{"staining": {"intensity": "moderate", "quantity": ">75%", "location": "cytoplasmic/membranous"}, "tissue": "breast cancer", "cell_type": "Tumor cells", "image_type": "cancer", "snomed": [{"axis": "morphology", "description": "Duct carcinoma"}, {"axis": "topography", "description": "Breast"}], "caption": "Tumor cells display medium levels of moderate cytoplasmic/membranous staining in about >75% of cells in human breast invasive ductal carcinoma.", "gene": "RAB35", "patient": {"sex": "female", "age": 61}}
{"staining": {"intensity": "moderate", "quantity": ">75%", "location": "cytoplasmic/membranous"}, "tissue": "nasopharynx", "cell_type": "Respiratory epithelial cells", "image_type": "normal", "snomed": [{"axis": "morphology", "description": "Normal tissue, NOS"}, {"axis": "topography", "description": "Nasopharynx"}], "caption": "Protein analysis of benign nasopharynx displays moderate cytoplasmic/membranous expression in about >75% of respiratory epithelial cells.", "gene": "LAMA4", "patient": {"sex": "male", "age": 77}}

* * *

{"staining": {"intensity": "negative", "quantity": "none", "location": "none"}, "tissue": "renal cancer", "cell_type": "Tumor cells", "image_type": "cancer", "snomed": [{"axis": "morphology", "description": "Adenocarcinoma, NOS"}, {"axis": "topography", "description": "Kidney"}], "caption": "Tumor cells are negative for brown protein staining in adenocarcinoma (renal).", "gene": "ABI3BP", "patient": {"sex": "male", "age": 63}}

▸ WHAT IS NEEDED: Whenever a line of the records holds the string "moderate", pick it out and copy it.

▸ SOLVED EXERCISE:
{"staining": {"intensity": "moderate", "quantity": ">75%", "location": "cytoplasmic/membranous"}, "tissue": "breast cancer", "cell_type": "Tumor cells", "image_type": "cancer", "snomed": [{"axis": "morphology", "description": "Duct carcinoma"}, {"axis": "topography", "description": "Breast"}], "caption": "Tumor cells display medium levels of moderate cytoplasmic/membranous staining in about >75% of cells in human breast invasive ductal carcinoma.", "gene": "RAB35", "patient": {"sex": "female", "age": 61}}
{"staining": {"intensity": "moderate", "quantity": ">75%", "location": "cytoplasmic/membranous"}, "tissue": "nasopharynx", "cell_type": "Respiratory epithelial cells", "image_type": "normal", "snomed": [{"axis": "morphology", "description": "Normal tissue, NOS"}, {"axis": "topography", "description": "Nasopharynx"}], "caption": "Protein analysis of benign nasopharynx displays moderate cytoplasmic/membranous expression in about >75% of respiratory epithelial cells.", "gene": "LAMA4", "patient": {"sex": "male", "age": 77}}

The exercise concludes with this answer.